_Problem to work on_
For the data below, count the lines that have the string "全员劳动生产率" and state that number by itself.

[Data shown]

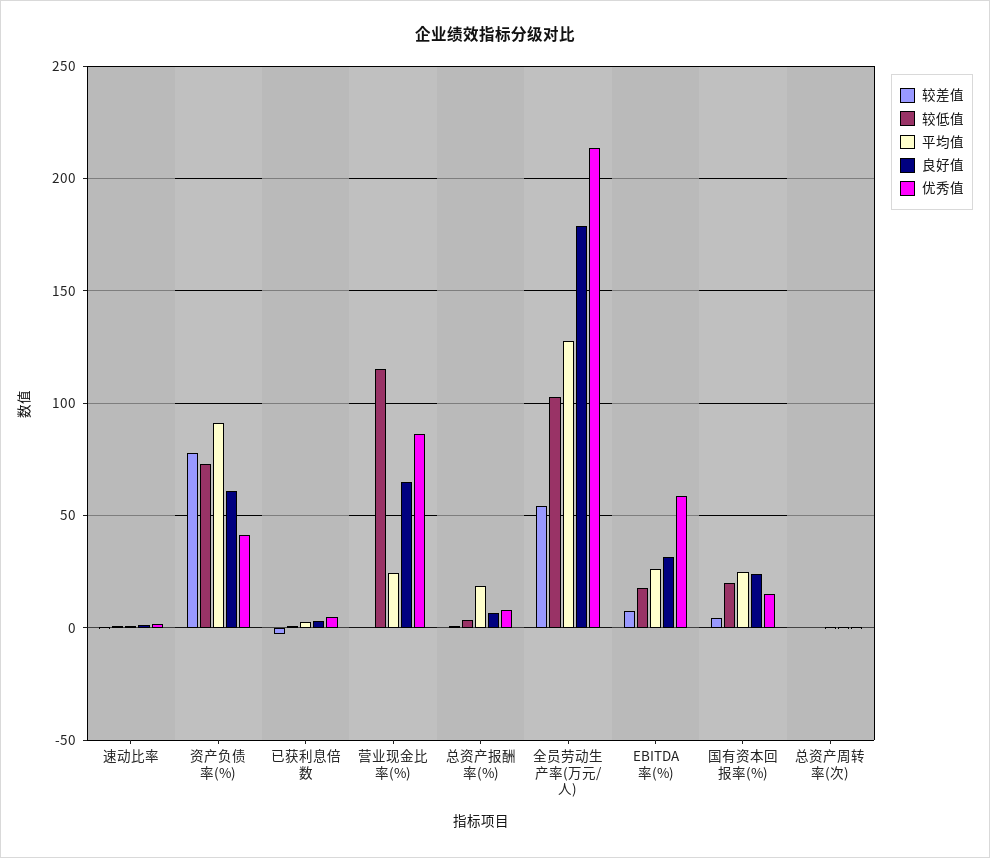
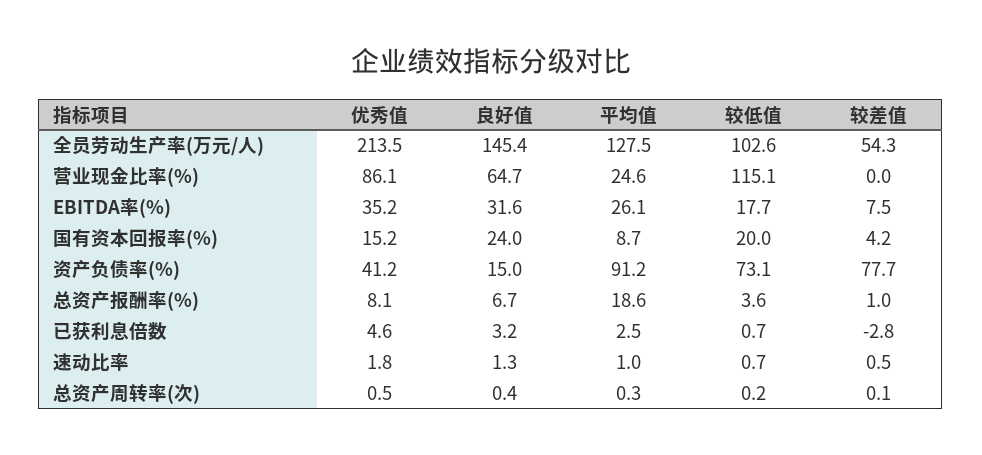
  {
    "较差值": {
      "速动比率": 0.5,
      "资产负债率(%)": 77.7,
      "已获利息倍数": -2.8,
      "营业现金比率(%)": 0,
      "总资产报酬率(%)": 1,
      "全员劳动生产率(万元/人)": 54.3,
      "EBITDA率(%)": 7.5,
      "国有资本回报率(%)": 4.2,
      "总资产周转率(次)": 0.1
    },
    "较低值": {
      "速动比率": 0.7,
      "资产负债率(%)": 73.1,
      "已获利息倍数": 0.7,
      "营业现金比率(%)": 115.1,
      "总资产报酬率(%)": 3.6,
      "全员劳动生产率(万元/人)": 102.6,
      "EBITDA率(%)": 17.7,
      "国有资本回报率(%)": 20,
      "总资产周转率(次)": 0.2
    },
    "平均值": {
      "速动比率": 1,
      "资产负债率(%)": 91.2,
      "已获利息倍数": 2.5,
      "营业现金比率(%)": 24.6,
      "总资产报酬率(%)": 18.6,
      "全员劳动生产率(万元/人)": 127.5,
      "EBITDA率(%)": 26.1,
-     "国有资本回报率(%)": 25,
+     "国有资本回报率(%)": 8.7,
      "总资产周转率(次)": 0.3
    },
    "良好值": {
      "速动比率": 1.3,
-     "资产负债率(%)": 60,
+     "资产负债率(%)": 15,
      "已获利息倍数": 3.2,
      "营业现金比率(%)": 64.7,
      "总资产报酬率(%)": 6.7,
-     "全员劳动生产率(万元/人)": 180,
+     "全员劳动生产率(万元/人)": 145.4,
      "EBITDA率(%)": 31.6,
      "国有资本回报率(%)": 24,
      "总资产周转率(次)": 0.4
    },
    "优秀值": {
      "速动比率": 1.8,
      "资产负债率(%)": 41.2,
      "已获利息倍数": 4.6,
      "营业现金比率(%)": 86.1,
      "总资产报酬率(%)": 8.1,
      "全员劳动生产率(万元/人)": 213.5,
-     "EBITDA率(%)": 60,
+     "EBITDA率(%)": 35.2,
      "国有资本回报率(%)": 15.2,
      "总资产周转率(次)": 0.5
    }
  }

[/Data shown]

_Solution_
6